DESCRIPTION OF THE TASK → Please answer from the article about historical figures who allegedly died on the toilet: how many times was Elagabalus married?

EXCERPT PROVIDED →
----------

Historical Figures Who Allegedly Died on the Toilet
England was a complicated place in 1016, with Saxons and Vikings controlling different parts of the country and no end of invasions, assassinations and wars.
Edmund Ironside was the son of Ethelred the Unready, the famously cowardly and useless king of England. Ethelred has gone down in history as one of the worse kings ever. Under Ethelred, the expression “Danegeld” came into the language, as the money that Ethelred paid to stop the Vikings taking over his kingdom. Ethelred paid but the invaders unsurprisingly wanted more.
In response Ethelred ordered the 1002 St Brice’s Day massacre of Scandinavian settlers across England. For some reason, this didn't go down well in Denmark, prompting the invasion of 1003 led by Sweyn Forkbeard. Ethelred escaped London, ordering his troops to pull down the bridge as they sailed up the river, this event believed to be the inspiration for the children's song "London Bridge is Falling Down". However, Sweyn died suddenly, and Ethelred returned to power. The Danes invaded again the following year led by Sweyn’s son Canute or Cnut depending on your sensibilities, who has gone down in history as the guy who tried to turn back the tide. This was intended to show his humility and lack of divine powers to sycophantic courtiers, but most people assume that he thought he was God.
In 1016, Ironside was sitting on the toilet when an assassin, hiding in the pit below, thrust his longsword up the king’s back passage and killed him instantly. Needless to say, later assassins found that hiding behind curtains or in cupboards was a much more preferable pre-murder strategy.
Marcus Aurelius Antoninus Augustus was only called Elagabalus after his death. He has one of the worse reputations among the Emperors of Rome, and that’s up against some pretty stiff competition.
Appointing a 14 year old to the highest office of the empire was never going to bode well. With unlimited money and power, Elagabalus became notorious for sex scandal after sex scandal with lovers of both genders. He was married five times, which is quite something for someone who died aged 18.
One of his hobbies was serving his dinner guests exact replicas of the food he was eatig but made of wood or ceramic. Woe betide anyone who complained.
Modern scholars believe he was possibly transgender as he is alleged to have tried to find a Roman physician to fit him with female genitalia. Whatever the truth of this, we do know that his cousin Alexander was tipped to replace him as emperor.
After attempting to have Alexander assassinated, in 222 AD, Elagabalus threatened to arrest and execute any of his cousin’s supporters. By now Elagabalus's attitude and behaviour had alienated the entire Praetorian guard, who rose up against him. Elagabalus tried to flee but was found, along with his mother, hiding in the toilet. He and his mother were chopped to bits, their remains thrown down the drain.
Not officially a death on the toilet but because of Kenneth Anger’s book, "Hollywood Babylon", the story is often told as fact.

----------

PROVIDED DATA →
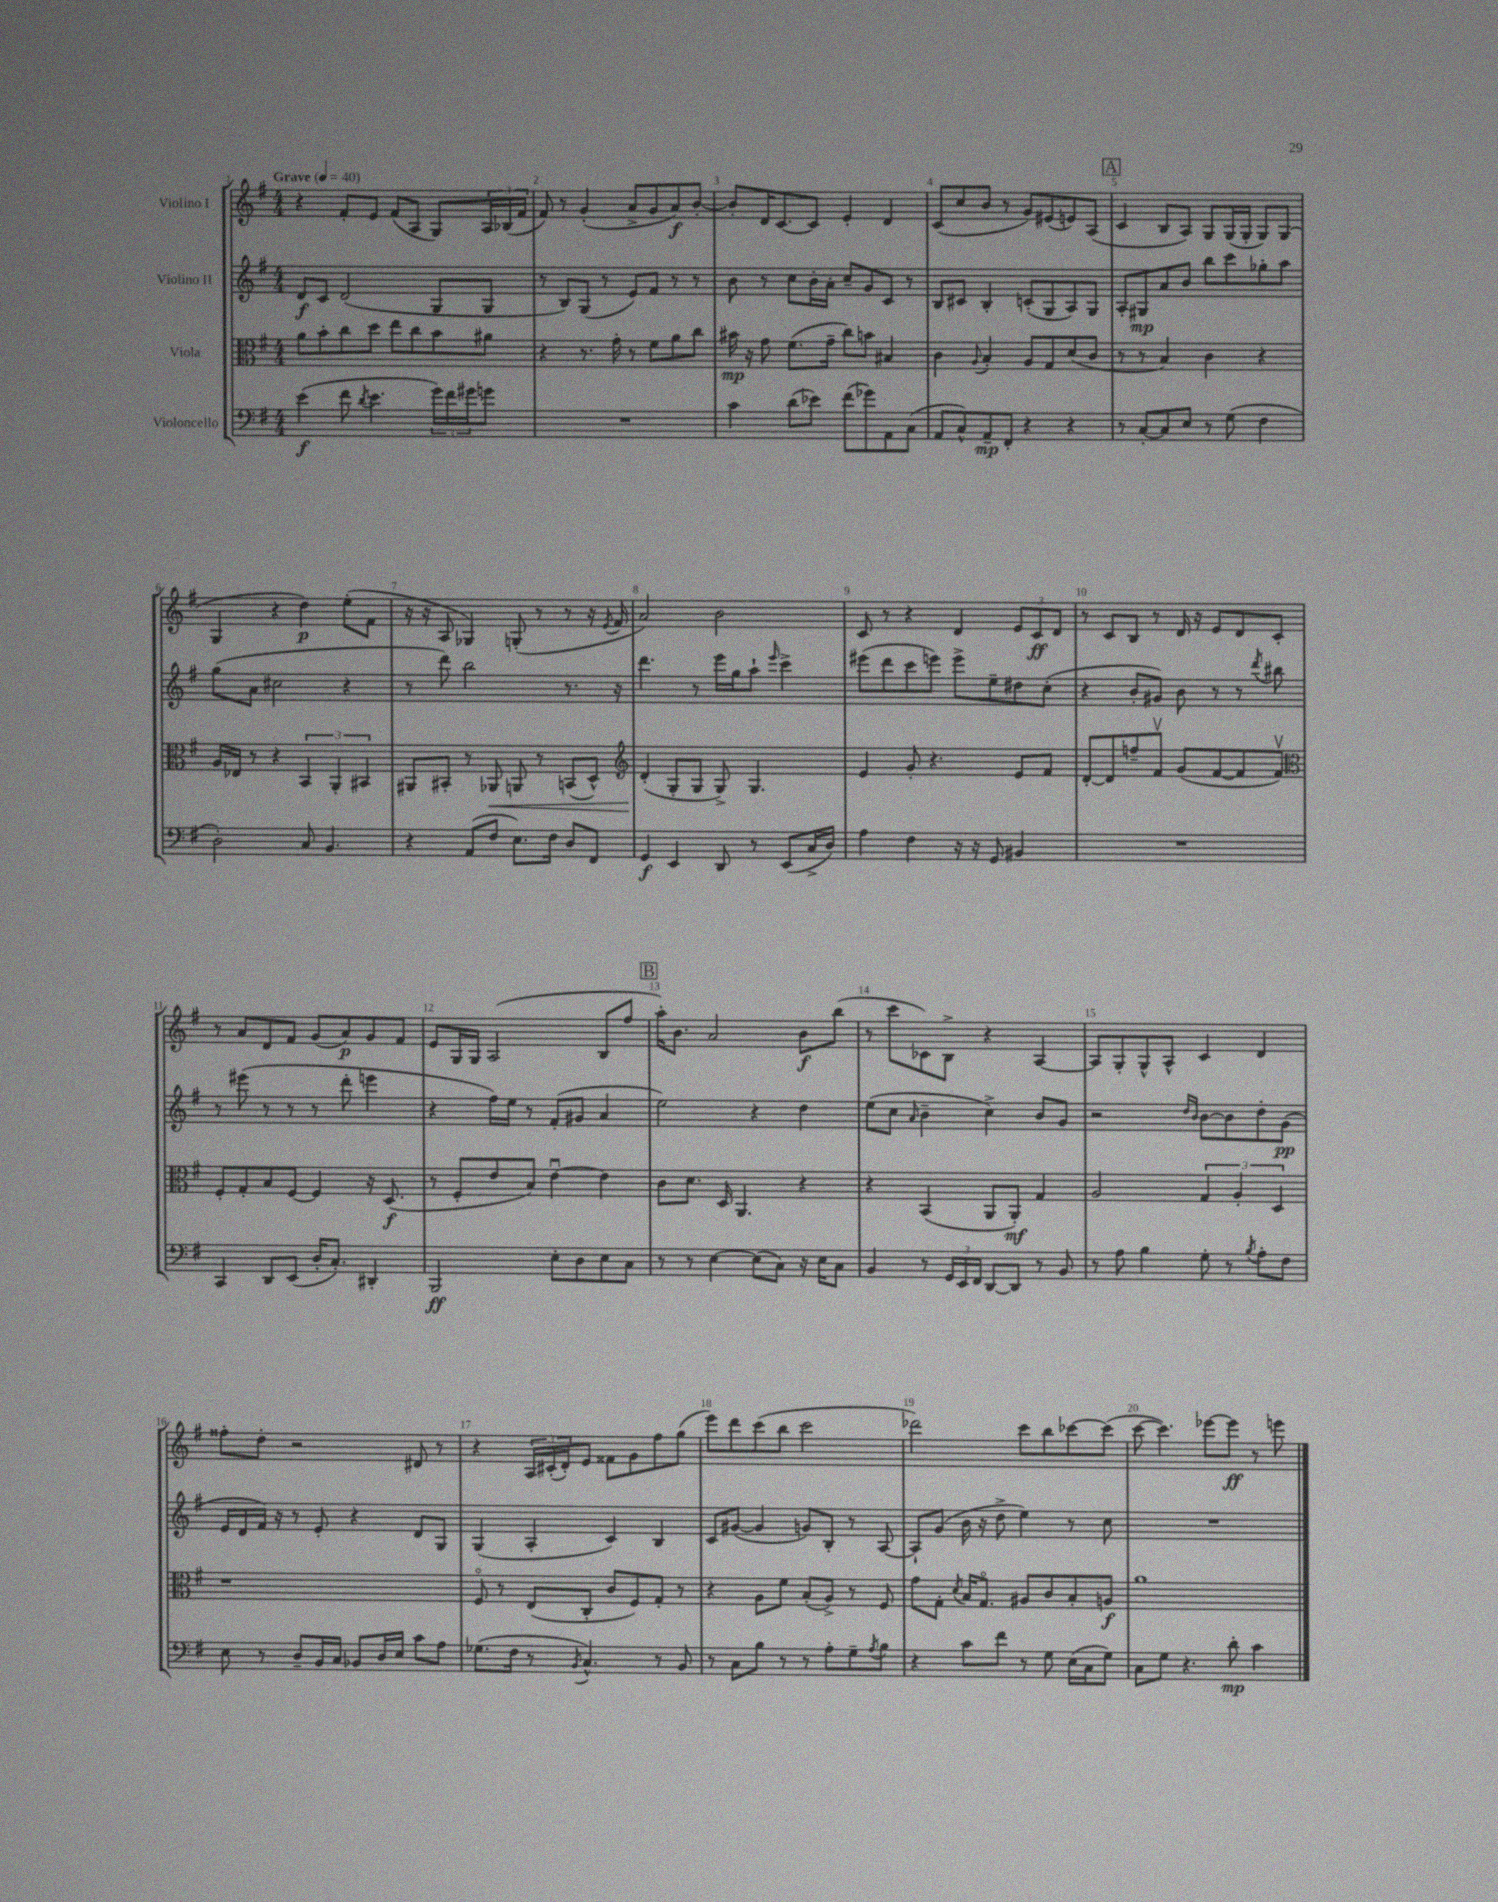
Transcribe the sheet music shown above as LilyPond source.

----------

REPLY → Five times.